LOS ANGELES — California’s statewide property tax roll rose by 0.3% this year after experiencing two years of declining assessed values, according to a report released by a state agency.
Total assessed property values in the state’s 58 counties rose to $4.382 trillion, an increase of $11.6 billion from the previous year, said Jerome E. Horton, chairman of the Board of Equalization.
In 2010, the statewide roll dropped by $78.2 billion, or 1.8%.
Because California law specifies a base 1% tax rate, the $11.6 billion in increased value will translate into a minimum of $116 million increase in property tax revenue. That figure does not include any additional local voter-approved property taxes, such as those levied to repay general obligation bonds.
Horton partially attributed this year’s increase to the federal government’s efforts to stabilize the housing market and prevent a glut of foreclosed properties.

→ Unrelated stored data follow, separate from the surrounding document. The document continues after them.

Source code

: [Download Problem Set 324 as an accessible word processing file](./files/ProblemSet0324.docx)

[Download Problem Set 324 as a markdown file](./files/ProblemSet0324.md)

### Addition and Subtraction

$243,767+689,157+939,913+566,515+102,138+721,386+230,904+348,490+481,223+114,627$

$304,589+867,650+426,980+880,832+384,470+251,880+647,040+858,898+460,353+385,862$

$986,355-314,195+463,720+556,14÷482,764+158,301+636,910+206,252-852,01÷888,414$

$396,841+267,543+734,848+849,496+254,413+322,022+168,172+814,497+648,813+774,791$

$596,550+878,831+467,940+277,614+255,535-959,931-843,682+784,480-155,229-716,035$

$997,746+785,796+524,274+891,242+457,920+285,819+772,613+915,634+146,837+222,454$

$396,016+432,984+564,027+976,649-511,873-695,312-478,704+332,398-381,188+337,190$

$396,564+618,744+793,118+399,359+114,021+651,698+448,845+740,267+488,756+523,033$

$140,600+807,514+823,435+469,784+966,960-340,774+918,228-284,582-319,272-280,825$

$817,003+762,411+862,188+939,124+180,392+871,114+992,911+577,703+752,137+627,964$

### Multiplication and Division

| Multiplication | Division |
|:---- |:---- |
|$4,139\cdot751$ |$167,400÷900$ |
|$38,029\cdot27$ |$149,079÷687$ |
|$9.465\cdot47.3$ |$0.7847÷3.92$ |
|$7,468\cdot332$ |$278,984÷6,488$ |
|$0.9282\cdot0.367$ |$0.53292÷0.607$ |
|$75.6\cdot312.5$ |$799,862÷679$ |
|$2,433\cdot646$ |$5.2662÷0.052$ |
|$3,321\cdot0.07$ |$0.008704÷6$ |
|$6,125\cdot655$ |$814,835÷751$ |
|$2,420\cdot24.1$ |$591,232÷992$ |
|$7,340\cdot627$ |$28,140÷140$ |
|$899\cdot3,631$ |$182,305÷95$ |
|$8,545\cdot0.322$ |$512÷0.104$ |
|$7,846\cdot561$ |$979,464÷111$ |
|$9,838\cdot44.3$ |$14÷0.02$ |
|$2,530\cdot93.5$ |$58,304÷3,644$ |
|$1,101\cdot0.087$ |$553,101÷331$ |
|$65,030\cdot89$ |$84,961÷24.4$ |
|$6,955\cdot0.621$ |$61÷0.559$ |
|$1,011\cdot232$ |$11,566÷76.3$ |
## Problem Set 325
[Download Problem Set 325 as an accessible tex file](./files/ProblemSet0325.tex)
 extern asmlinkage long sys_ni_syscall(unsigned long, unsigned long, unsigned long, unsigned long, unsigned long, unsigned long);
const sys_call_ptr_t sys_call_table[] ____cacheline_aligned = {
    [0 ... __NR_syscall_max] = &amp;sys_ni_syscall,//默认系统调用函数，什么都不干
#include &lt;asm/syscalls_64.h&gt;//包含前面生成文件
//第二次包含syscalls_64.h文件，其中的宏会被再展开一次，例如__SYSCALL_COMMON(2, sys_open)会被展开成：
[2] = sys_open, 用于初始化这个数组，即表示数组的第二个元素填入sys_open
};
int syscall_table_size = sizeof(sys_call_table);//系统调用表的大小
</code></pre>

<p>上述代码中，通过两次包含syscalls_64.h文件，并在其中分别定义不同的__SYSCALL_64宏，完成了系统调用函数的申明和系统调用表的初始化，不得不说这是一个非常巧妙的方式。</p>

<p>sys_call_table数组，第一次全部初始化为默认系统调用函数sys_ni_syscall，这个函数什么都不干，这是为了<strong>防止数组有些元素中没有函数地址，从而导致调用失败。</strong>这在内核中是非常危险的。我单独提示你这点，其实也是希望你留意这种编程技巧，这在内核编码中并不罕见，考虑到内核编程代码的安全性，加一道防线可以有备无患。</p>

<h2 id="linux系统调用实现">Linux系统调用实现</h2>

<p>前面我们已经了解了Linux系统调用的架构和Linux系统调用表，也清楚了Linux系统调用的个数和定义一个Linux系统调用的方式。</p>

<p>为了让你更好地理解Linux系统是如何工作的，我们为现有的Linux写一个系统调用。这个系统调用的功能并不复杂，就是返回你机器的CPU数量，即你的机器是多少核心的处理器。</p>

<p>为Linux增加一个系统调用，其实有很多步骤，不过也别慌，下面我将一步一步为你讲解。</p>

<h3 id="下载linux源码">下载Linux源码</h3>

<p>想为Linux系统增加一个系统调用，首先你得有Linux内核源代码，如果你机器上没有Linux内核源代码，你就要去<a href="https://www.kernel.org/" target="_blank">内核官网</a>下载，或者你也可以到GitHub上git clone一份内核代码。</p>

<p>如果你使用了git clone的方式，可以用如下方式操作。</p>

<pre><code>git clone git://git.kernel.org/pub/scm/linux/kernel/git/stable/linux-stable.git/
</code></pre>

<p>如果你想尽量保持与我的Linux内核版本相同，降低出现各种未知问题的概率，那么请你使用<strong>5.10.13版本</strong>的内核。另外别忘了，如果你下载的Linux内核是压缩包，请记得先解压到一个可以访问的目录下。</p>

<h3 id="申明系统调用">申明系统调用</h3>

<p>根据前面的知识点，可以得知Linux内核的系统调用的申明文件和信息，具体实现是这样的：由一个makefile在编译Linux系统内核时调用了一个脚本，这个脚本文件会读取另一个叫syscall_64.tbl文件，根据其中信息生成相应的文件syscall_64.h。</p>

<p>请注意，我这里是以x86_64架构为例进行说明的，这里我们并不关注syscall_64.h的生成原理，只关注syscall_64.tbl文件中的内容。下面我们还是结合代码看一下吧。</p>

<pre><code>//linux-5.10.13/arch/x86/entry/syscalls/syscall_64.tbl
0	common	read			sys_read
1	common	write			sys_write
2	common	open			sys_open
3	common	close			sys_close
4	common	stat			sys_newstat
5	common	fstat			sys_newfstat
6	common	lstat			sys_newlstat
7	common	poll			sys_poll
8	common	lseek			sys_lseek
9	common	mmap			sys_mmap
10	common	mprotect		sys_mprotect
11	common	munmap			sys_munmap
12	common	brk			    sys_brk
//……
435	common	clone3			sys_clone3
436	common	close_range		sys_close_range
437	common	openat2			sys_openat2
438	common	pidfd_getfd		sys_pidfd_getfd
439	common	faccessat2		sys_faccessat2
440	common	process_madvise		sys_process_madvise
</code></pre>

In the housing market, sales of higher-priced properties and remodeling projects by homeowners have increased values, according to Horton. On the corporate side, foreign investment and growth in bank branches has helped tilt the numbers upward, he said.
“The tricky part is that we still have the unemployment issue, but it has been stabilized because the unemployment rate has remained the same all year,” Horton said. “We lose 1,000 jobs in one industry, but gain 1,000 jobs in another industry. We are not losing as much as we are gaining.”
Year-to-year percentage changes ranged from a high of a 19.5% gain in Colusa County to a 5.3% decline in Plumas County.
The increase in Colusa County is largely related to utility assessments, which comprise more than one-third of the county’s assessment roll, and was driven by the construction of a new power plant.
In all, 20 counties posted year-to-year increases in assessed value, although most of the increases were modest. Excluding Colusa, only three counties—Kern, Madera and Trinity—grew by more than 2%.
Thirty-eight counties experienced year-to-year declines in value. For the third year in a row, declines in assessed values were concentrated in the state’s Central Valley.
Assessed values dropped by 2.9% in the greater Sacramento region, and declined 2.7% in the northern San Joaquin Valley.
The assessed valuation in California’s 15 coastal counties, which account for over 60% of total assessed valuation, gained 0.9%.
By contrast, valuations in the 43 inland counties fell 0.6%.
The slight peaks and valleys experienced by the 12 counties with rolls exceeding $100 billion produced a telling picture of the state’s stagnant economic growth.
While seven counties posted an increase in assessed value, the values in five counties fell.
Values increased in San Mateo County and Orange County by 1%, in Santa Clara County by 0.9%, in San Francisco by 0.5%, in San Diego County by 0.4%, and in Alameda County by 0.1%.
Los Angeles County, with the largest assessment roll at $1.079 trillion, increased by 1.4%, up $15.0 billion over 2010-11. Last year, Los Angeles County experienced the largest decline at $19.8 billion, a 1.8% drop.
The slight increase experienced by San Francisco County this year contrasts with the 4.3% increase last year.
The California counties that experienced declines this year included Sacramento County with a 3.7% decrease, Riverside County with a 1.2% decrease, San Bernardino County with a 0.5% decrease, Contra Costa County with a 0.4% decrease, and Ventura County, which was only down slightly and virtually unchanged by percentage.
The statewide tax rolls are affected by Proposition 13, adopted in 1978, which set a basic 1% property tax rate, and reduced the volatility of the overall tax roll.
“Proposition 13 prevented the bubble from having a huge influence on property taxes, but then again it has left vast parts of the California economy undertaxed,” said Christopher Thornberg, founding principal of Los Angeles-based Beacon Economics LLC.
Under Proposition 13, properties are only reassessed at market value when they are sold, with assessment growth otherwise capped at 2% annually.
Many properties that have not changed hands for years have assessed valuations well below their market values, Thornberg said.
Proposition 13 and the lack of new construction are the reasons for the sluggish increase in California’s tax roll, he added.
“The idea that foreclosures are dragging market values down is pretty overrated,” Thornberg said. “It is more falling prices that cause foreclosures here in California, because unlike Arizona, Nevada or Florida, we did not vastly overbuild. The result is that foreclosures in this state have been snapped up quickly.”